Waiting for it.

Living in Carbondale, there was no getting around meeting up with Lillian Adams, who just died at age 96. She was a fixture, an icon, and a protector of the weak in the region for six decades. Lillian was an activist in various causes for human rights and social restructuring starting way back in the 1930s. She never let up. She was always a protector of the powerless everywhere, any way that she could.

Like many, Lillian seemed to have stretched her life to witness certain milestones. Several studies have documented the fragmented nature of the timing of death around holidays, birthdays, and other special events. She really wanted to see Barak Obama inaugurated as President of the United States.
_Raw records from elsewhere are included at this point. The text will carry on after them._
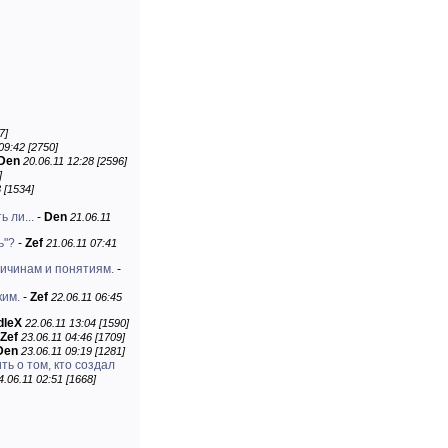
7]
09:42 [2750]
Den
20.06.11 12:28 [2596]
]
 [1534]
 ли...
-
Den
21.06.11
ь"?
-
Zef
21.06.11 07:41
личинам и понятиям.
-
ким.
-
Zef
22.06.11 06:45
dleX
22.06.11 13:04 [1590]
Zef
23.06.11 04:46 [1709]
Den
23.06.11 09:19 [1281]
ть о том, кто создал
4.06.11 02:51 [1668]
And, she did.


From the So. Ill:

“Lillian Adams’ voice has been stilled.

Adams, 96, died Saturday at her Carbondale home after a remarkable life as an activist for social justice, peace, civil liberties and women’s rights, to name just a few of the causes she embraced.

Though in failing health, Adams insisted on watching TV coverage of President Barack Obama’s inauguration last Tuesday. Family said she repeatedly whispered, “Astonishing, astonishing” at seeing Obama, the man she had supported since his first campaign for the U.S. Senate, sworn in as president.

A search of The Southern’s archives reveals letters from Lillian Adams on dozens of issues. Her first Letter to the Editor, written shortly after World War II ended, upheld the right of a communist speaker to speak on the steps of the Murphysboro courthouse.